Thomas Fuller, v.p., cfo and assistant secretary for Veterinary Centers of America, said the company was meeting with prospective lenders on a second spin of the $300 million credit. He noted, "Goldman were good to the company," when the deal was in the market last time, as the firm came through with the money for the company and ended up holding a large part of the credit. It could not be determined how much Goldman was holding. Fuller declined comment on the structure and pricing details of a new deal. Officials at Goldman said they could not comment at this time.

The market is much more receptive now than when the original deal was launched, noted Fuller. The credit backed the leveraged buyout of the Los Angeles-based operator of animal hospitals by private equity firm Leonard Green. Pricing stood at LIBOR over 3 1/4 % for a $50 million revolver and $50 million term loan "A," a $200 million term loan "B" was priced at LIBOR plus 3 3/4 %.

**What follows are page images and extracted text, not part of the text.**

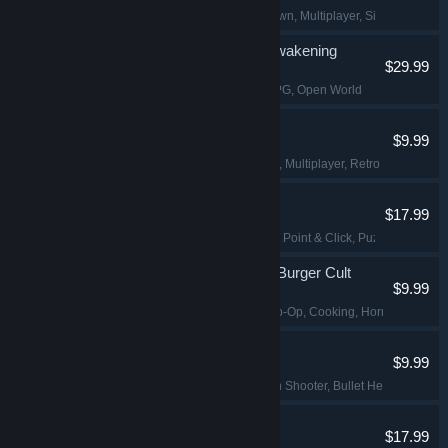
2D Fighter
, Hand-drawn
, Multiplayer
, Singleplayer
DragonSword : Awakening
$29.99
Action
, Adventure
, RPG
, Open World
Shift At Midnight
$9.99
Horror
, Online Co-Op
, Multiplayer
, Retro
Desktop Explorer
$17.99
Psychological Horror
, Point & Click
, Puzzle
, Investig
Happy's Humble Burger Cult
$9.99
Simulation
, Online Co-Op
, Cooking
, Horror
Pathogenic
$9.99
Roguelike
, Top-Down Shooter
, Bullet Hell
, Bullet H
Angels Fall First
$17.99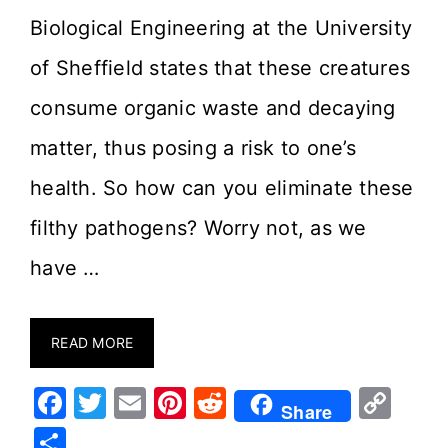
Biological Engineering at the University
of Sheffield states that these creatures
consume organic waste and decaying
matter, thus posing a risk to one’s
health. So how can you eliminate these
filthy pathogens? Worry not, as we
have …
READ MORE
F
T
E
Pi
R
C
Share
a
w
m
nt
e
o
S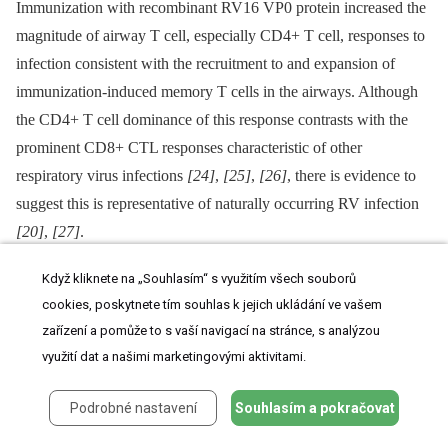
Immunization with recombinant RV16 VP0 protein increased the
magnitude of airway T cell, especially CD4+ T cell, responses to
infection consistent with the recruitment to and expansion of
immunization-induced memory T cells in the airways. Although
the CD4+ T cell dominance of this response contrasts with the
prominent CD8+ CTL responses characteristic of other
respiratory virus infections
[24]
,
[25]
,
[26]
, there is evidence to
suggest this is representative of naturally occurring RV infection
[20]
,
[27]
.
CD4+ T cells provide B cell help and can also possess direct
Když kliknete na „Souhlasím“ s využitím všech souborů
cytotoxic effector function similar to CD8+ CTL and could
cookies, poskytnete tím souhlas k jejich ukládání ve vašem
zařízení a pomůže to s vaší navigací na stránce, s analýzou
therefore have both direct and indirect roles in RV control
[28]
,
využití dat a našimi marketingovými aktivitami.
[29]
,
[30]
,
[31]
.
The observed increases in airway T cell number in immunized
Podrobné nastavení
Souhlasím a pokračovat
and infected mice might in part be explained by the enhanced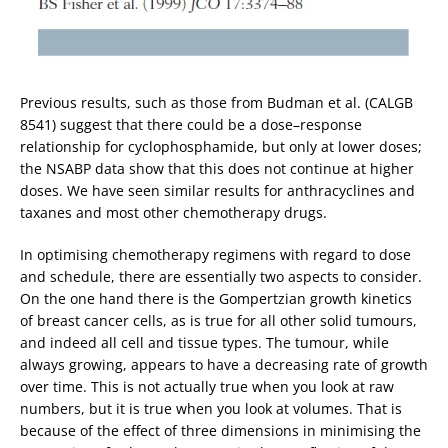
Previous results, such as those from Budman et al. (CALGB
8541) suggest that there could be a dose–response
relationship for cyclophosphamide, but only at lower doses;
the NSABP data show that this does not continue at higher
doses. We have seen similar results for anthracyclines and
taxanes and most other chemotherapy drugs.
In optimising chemotherapy regimens with regard to dose
and schedule, there are essentially two aspects to consider.
On the one hand there is the Gompertzian growth kinetics
of breast cancer cells, as is true for all other solid tumours,
and indeed all cell and tissue types. The tumour, while
always growing, appears to have a decreasing rate of growth
over time. This is not actually true when you look at raw
numbers, but it is true when you look at volumes. That is
because of the effect of three dimensions in minimising the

Goldman and Wells Fargo were left holding most of the Petco deal. The credit comprised an $80 million revolver, a $70 million term loan "A" and a $200 million "B" term loan, with pricing of LIBOR plus 3 1/4 % on the pro rata and LIBOR plus 4% on the term loans. Wells Fargo was also involved in the Veterinary deal, but not as lead arranger. Deatails on any new credit for Petco could not be determined by press time.

One banker commented that the structure of a deal is the key, rather than timing. The market is very keen for paper right now, but if a deal that struggled last time is brought back to market with the same structure, then it won't do much better, he said. Pointing to the now flying credit for The Hartz Mountain Corporation credit, he noted the deal had to change. Leverage was reduced, more equity infused, and the term loan structure was altered. In the case of the Veterinary deal, bankers noted that avoiding a formal bank meeting might stem any negative sentiment. "You don't want the same people in the room who hated the deal the first time," said a banker. This is especially true if the structure has not changed, he added.